**Exercise**
Reproduce the lines in each of the entries below word for word, from kingdom through the last line given.

**Stored rows**
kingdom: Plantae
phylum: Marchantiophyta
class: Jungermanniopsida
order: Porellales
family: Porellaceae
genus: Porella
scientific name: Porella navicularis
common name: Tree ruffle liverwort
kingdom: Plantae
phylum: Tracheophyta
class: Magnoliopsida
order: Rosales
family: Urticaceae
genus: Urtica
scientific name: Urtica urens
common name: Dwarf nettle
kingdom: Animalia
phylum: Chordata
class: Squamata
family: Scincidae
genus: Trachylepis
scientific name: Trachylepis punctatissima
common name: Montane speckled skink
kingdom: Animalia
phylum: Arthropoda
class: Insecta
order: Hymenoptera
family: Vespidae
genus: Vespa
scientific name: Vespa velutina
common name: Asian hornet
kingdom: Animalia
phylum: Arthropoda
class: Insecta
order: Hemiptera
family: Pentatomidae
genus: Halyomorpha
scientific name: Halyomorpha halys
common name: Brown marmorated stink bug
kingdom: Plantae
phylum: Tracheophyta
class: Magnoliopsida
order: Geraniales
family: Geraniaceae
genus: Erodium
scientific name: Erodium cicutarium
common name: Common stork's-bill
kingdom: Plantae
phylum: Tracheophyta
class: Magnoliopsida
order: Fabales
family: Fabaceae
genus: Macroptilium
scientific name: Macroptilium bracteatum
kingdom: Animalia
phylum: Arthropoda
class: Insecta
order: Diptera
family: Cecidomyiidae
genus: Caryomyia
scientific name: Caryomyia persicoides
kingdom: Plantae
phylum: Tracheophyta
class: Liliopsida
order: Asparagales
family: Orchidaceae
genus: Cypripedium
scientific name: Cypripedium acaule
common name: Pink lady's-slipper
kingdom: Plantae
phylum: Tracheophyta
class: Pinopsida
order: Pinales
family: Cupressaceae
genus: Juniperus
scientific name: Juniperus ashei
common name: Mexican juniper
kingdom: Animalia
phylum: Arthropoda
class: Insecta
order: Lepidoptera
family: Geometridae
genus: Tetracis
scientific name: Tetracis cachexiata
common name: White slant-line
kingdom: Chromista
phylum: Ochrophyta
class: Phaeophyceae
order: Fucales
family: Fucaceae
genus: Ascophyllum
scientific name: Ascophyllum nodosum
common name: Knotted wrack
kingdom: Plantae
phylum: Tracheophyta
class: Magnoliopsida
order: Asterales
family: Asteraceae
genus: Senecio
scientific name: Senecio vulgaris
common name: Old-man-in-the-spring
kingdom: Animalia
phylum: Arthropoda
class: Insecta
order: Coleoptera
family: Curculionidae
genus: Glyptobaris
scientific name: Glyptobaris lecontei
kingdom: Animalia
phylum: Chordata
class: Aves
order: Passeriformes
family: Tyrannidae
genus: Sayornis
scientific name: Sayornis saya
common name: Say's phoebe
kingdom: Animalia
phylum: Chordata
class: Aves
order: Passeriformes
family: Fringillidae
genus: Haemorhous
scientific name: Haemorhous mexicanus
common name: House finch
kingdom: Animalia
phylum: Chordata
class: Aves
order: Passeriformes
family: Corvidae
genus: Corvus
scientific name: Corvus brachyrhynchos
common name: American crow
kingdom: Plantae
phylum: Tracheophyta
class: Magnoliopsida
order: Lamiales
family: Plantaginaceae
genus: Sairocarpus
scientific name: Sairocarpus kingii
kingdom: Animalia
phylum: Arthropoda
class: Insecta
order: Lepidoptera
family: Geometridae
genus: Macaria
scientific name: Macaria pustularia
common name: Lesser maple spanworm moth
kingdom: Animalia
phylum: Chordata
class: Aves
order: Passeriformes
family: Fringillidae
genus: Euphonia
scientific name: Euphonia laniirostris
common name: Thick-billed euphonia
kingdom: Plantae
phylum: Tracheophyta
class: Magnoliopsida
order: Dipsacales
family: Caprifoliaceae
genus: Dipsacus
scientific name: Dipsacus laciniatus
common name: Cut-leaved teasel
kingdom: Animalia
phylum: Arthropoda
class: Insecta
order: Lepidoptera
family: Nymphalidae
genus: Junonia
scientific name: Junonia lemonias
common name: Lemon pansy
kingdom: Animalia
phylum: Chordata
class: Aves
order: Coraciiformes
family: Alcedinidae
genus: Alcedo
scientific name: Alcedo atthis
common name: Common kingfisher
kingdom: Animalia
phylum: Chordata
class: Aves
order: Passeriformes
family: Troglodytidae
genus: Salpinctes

**Exercise response**
kingdom: Plantae
phylum: Marchantiophyta
class: Jungermanniopsida
order: Porellales
family: Porellaceae
genus: Porella
scientific name: Porella navicularis
common name: Tree ruffle liverwort
kingdom: Plantae
phylum: Tracheophyta
class: Magnoliopsida
order: Rosales
family: Urticaceae
genus: Urtica
scientific name: Urtica urens
common name: Dwarf nettle
kingdom: Animalia
phylum: Chordata
class: Squamata
family: Scincidae
genus: Trachylepis
scientific name: Trachylepis punctatissima
common name: Montane speckled skink
kingdom: Animalia
phylum: Arthropoda
class: Insecta
order: Hymenoptera
family: Vespidae
genus: Vespa
scientific name: Vespa velutina
common name: Asian hornet
kingdom: Animalia
phylum: Arthropoda
class: Insecta
order: Hemiptera
family: Pentatomidae
genus: Halyomorpha
scientific name: Halyomorpha halys
common name: Brown marmorated stink bug
kingdom: Plantae
phylum: Tracheophyta
class: Magnoliopsida
order: Geraniales
family: Geraniaceae
genus: Erodium
scientific name: Erodium cicutarium
common name: Common stork's-bill
kingdom: Plantae
phylum: Tracheophyta
class: Magnoliopsida
order: Fabales
family: Fabaceae
genus: Macroptilium
scientific name: Macroptilium bracteatum
kingdom: Animalia
phylum: Arthropoda
class: Insecta
order: Diptera
family: Cecidomyiidae
genus: Caryomyia
scientific name: Caryomyia persicoides
kingdom: Plantae
phylum: Tracheophyta
class: Liliopsida
order: Asparagales
family: Orchidaceae
genus: Cypripedium
scientific name: Cypripedium acaule
common name: Pink lady's-slipper
kingdom: Plantae
phylum: Tracheophyta
class: Pinopsida
order: Pinales
family: Cupressaceae
genus: Juniperus
scientific name: Juniperus ashei
common name: Mexican juniper
kingdom: Animalia
phylum: Arthropoda
class: Insecta
order: Lepidoptera
family: Geometridae
genus: Tetracis
scientific name: Tetracis cachexiata
common name: White slant-line
kingdom: Chromista
phylum: Ochrophyta
class: Phaeophyceae
order: Fucales
family: Fucaceae
genus: Ascophyllum
scientific name: Ascophyllum nodosum
common name: Knotted wrack
kingdom: Plantae
phylum: Tracheophyta
class: Magnoliopsida
order: Asterales
family: Asteraceae
genus: Senecio
scientific name: Senecio vulgaris
common name: Old-man-in-the-spring
kingdom: Animalia
phylum: Arthropoda
class: Insecta
order: Coleoptera
family: Curculionidae
genus: Glyptobaris
scientific name: Glyptobaris lecontei
kingdom: Animalia
phylum: Chordata
class: Aves
order: Passeriformes
family: Tyrannidae
genus: Sayornis
scientific name: Sayornis saya
common name: Say's phoebe
kingdom: Animalia
phylum: Chordata
class: Aves
order: Passeriformes
family: Fringillidae
genus: Haemorhous
scientific name: Haemorhous mexicanus
common name: House finch
kingdom: Animalia
phylum: Chordata
class: Aves
order: Passeriformes
family: Corvidae
genus: Corvus
scientific name: Corvus brachyrhynchos
common name: American crow
kingdom: Plantae
phylum: Tracheophyta
class: Magnoliopsida
order: Lamiales
family: Plantaginaceae
genus: Sairocarpus
scientific name: Sairocarpus kingii
kingdom: Animalia
phylum: Arthropoda
class: Insecta
order: Lepidoptera
family: Geometridae
genus: Macaria
scientific name: Macaria pustularia
common name: Lesser maple spanworm moth
kingdom: Animalia
phylum: Chordata
class: Aves
order: Passeriformes
family: Fringillidae
genus: Euphonia
scientific name: Euphonia laniirostris
common name: Thick-billed euphonia
kingdom: Plantae
phylum: Tracheophyta
class: Magnoliopsida
order: Dipsacales
family: Caprifoliaceae
genus: Dipsacus
scientific name: Dipsacus laciniatus
common name: Cut-leaved teasel
kingdom: Animalia
phylum: Arthropoda
class: Insecta
order: Lepidoptera
family: Nymphalidae
genus: Junonia
scientific name: Junonia lemonias
common name: Lemon pansy
kingdom: Animalia
phylum: Chordata
class: Aves
order: Coraciiformes
family: Alcedinidae
genus: Alcedo
scientific name: Alcedo atthis
common name: Common kingfisher
kingdom: Animalia
phylum: Chordata
class: Aves
order: Passeriformes
family: Troglodytidae
genus: Salpinctes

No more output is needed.